Sunday, October 3, 2010

Shit Just Got Real

I've been dreading this post for a while.  I've been experiencing some things over the past couple of months that have really given me pause.  There are times I've been in my car and a sad song came on and I've just started sobbing.  I've been fortunate enough to avoid the reality of mortality for the majority of my life.  The last funeral I went to was for Meezy's grandfather, almost four years ago, and I didn't know him well.  Before that, it was my Opa's funeral, nine years ago this month.  Obviously that experience was hard, but it was so long ago, so I've forgotten what it was like.  Apart from those two events, I've been able to live in this suspended reality, where bad things don't happen to the people I love and I don't have to face death.

Over the past few years, the mothers of two of my best friends (who were bridesmaids in my wedding) were diagnosed with breast cancer.  It was a scary and painful time, but they both eventually beat it.  I started participating in Komen events and wearing their names on my back when I ran, to honor their successful fight.  At those races, I would see thousands of people with the names of their loved ones on their backs, who weren't so fortunate.  It wasn't me though; it wasn't anyone I knew.  Everyone I knew won their battle.  Breast cancer wasn't so scary, because the people I knew were batting a thousand against it.   

Then came Dianne's diagnosis last year.  It was Stage IV and had spread to other organs.  This was the mother to 3 of my life-long friends, and a great friend to my parents for many, many years.  And her outlook was bleak.  She fought back with radiation and chemo, but they were no match for the lesions in her brain.  She eventually succumb to the disease's effects on September 11, 2010, after a 10-month fight.

Throughout the majority of the time after her diagnosis, I still lived in a fantasy land.  I still held out hope that the treatments were working.  I just kept thinking that it shouldn't be happening to her and her family, therefore it wouldn't.  She would be cured, just like my friends' moms.  The possibility that Dianne might actually die from this first sunk in when I received a phone call from my sister Jo after one of my softball games in August.  She informed me that the treatments weren't working, and they would probably just look to making her pain-free for the time she had left.  I hung up the phone and lost it.  This wasn't really happening, was it?  In September, when Dianne lost consciousness and started seizing at home, I couldn't hold my shit together.  It was only a matter of hours before she eventually passed.  Just a day after that was when my mom and I had planned on staying with Dianne for a few hours so the rest of the family could go to church.  I couldn't grasp that.  It was like, on Friday, I will see her in two days.  On Saturday, no, not anymore.  She's gone.  Those three girls had lost their mom and Hank had lost his partner.  How do I reconcile that?

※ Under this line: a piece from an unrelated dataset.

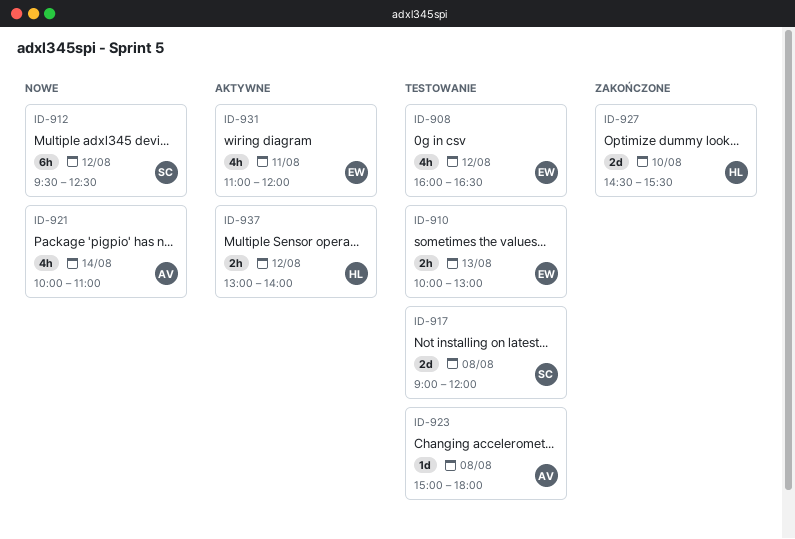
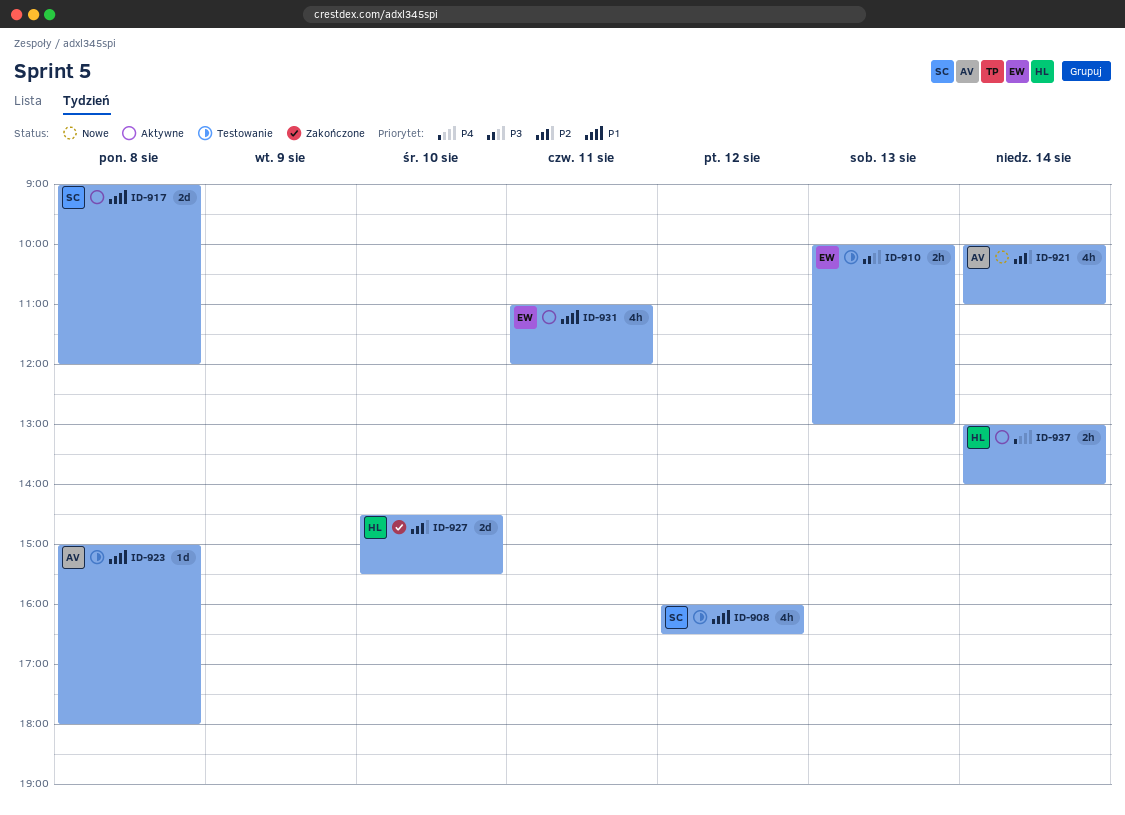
ID-908, owner: EW -> SC
ID-912: present -> none
ID-917, status: Testowanie -> Aktywne
ID-937, day: Aug 12 -> Aug 14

This isn't a "woe is me" post.  I'm not trying to garner sympathy or take away from the suffering her family members must be going through.  I didn't lose my mom.  I didn't lose my life partner.  I'm just trying to come to terms with why things like this happen, and how the universe decides whose number is up.  There's a part of me that cries because I'm sad for the family.  There's a part of me that cries because I feel almost guilty that I still have my mom around and they don't.  There's a part of me that cries because life is too short.  There's a part of me that cries because cancer is so indiscriminate.  There's a part of me that cries because I'm scared.

The memorial service today was beautiful.  It truly was a celebration of the wonderful life Dianne led, and the amazing legacy she leaves behind.  I cried a lot, but as my sister Jo told me, that's okay.  It's okay to be sad.  On the way to the service, I looked at the pictures my sister Jill had sent me, of her latest sonogram.  She found out today that her newest addition will be a girl.  The irony wasn't lost on me that in the same day I was celebrating life, I was also commiserating death.  As much as I wanted to curl up and avoid the cruel world after Dianne's passing, Jill's pregnancy reminded me that I can't.  I can't celebrate and appreciate life, without acknowledging its finiteness.  I can't remove myself from future experiences because I'm too scared something bad will happen.  If I do, I'll end up missing out on the good things.  Rest in peace, Dianne.  I'll be proud to wear your name on my back at the next Komen race.